**Task goal:** Copy each line from the data that has the word "минуты" in it.

Start of Block

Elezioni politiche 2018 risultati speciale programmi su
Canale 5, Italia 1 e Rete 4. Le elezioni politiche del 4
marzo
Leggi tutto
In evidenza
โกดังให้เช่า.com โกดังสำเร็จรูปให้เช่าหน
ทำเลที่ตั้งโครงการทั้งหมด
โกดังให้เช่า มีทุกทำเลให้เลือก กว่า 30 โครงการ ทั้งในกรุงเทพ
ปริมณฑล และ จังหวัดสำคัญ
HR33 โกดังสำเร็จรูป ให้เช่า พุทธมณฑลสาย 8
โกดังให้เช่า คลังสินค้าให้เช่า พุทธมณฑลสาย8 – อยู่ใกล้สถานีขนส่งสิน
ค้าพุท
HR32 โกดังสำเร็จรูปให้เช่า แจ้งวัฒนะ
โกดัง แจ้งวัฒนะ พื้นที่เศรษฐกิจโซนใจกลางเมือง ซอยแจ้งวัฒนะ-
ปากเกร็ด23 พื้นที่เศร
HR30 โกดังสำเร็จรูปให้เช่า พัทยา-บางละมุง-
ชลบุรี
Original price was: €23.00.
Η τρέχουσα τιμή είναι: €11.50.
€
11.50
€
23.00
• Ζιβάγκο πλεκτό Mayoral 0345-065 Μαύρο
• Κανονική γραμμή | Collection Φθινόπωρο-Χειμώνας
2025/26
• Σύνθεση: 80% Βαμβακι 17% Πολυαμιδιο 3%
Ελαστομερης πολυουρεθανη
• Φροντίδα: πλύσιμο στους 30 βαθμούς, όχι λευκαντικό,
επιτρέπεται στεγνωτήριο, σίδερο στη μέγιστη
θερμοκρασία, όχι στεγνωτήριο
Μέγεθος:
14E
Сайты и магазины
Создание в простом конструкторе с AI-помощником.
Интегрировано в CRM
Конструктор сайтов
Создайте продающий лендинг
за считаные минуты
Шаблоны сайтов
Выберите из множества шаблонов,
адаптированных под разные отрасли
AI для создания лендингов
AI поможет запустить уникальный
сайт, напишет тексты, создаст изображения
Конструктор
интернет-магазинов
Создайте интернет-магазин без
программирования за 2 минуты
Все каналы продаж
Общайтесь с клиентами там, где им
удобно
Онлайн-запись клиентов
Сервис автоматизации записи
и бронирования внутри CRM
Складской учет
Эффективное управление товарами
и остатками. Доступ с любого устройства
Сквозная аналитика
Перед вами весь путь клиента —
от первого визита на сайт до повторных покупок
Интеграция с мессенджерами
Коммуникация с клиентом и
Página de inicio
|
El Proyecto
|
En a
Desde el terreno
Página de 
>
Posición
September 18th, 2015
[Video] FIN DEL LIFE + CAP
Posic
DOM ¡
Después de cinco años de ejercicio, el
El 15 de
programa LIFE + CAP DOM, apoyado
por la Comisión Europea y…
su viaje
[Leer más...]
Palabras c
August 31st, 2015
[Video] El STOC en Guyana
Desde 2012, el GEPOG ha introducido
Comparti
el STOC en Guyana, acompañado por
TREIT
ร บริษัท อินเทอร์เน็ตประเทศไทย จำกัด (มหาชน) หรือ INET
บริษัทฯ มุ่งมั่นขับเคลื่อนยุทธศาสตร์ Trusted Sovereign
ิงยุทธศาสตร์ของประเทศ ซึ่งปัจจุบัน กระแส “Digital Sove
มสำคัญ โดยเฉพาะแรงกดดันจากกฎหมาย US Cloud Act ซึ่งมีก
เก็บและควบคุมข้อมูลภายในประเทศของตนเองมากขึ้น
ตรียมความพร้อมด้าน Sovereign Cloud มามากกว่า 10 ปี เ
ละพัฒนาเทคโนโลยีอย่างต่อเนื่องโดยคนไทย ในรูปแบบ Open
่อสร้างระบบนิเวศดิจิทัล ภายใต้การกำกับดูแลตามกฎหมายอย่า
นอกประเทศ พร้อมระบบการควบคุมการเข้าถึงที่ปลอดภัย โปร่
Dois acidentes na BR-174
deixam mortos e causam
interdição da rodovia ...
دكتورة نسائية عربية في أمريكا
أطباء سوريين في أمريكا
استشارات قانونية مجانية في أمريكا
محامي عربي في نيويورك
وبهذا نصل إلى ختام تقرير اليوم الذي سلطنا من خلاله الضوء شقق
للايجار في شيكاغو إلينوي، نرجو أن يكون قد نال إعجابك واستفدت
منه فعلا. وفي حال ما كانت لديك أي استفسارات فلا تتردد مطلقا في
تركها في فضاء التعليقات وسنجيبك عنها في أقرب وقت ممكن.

End of Block

**Answer for this exercise:**
за считаные минуты
программирования за 2 минуты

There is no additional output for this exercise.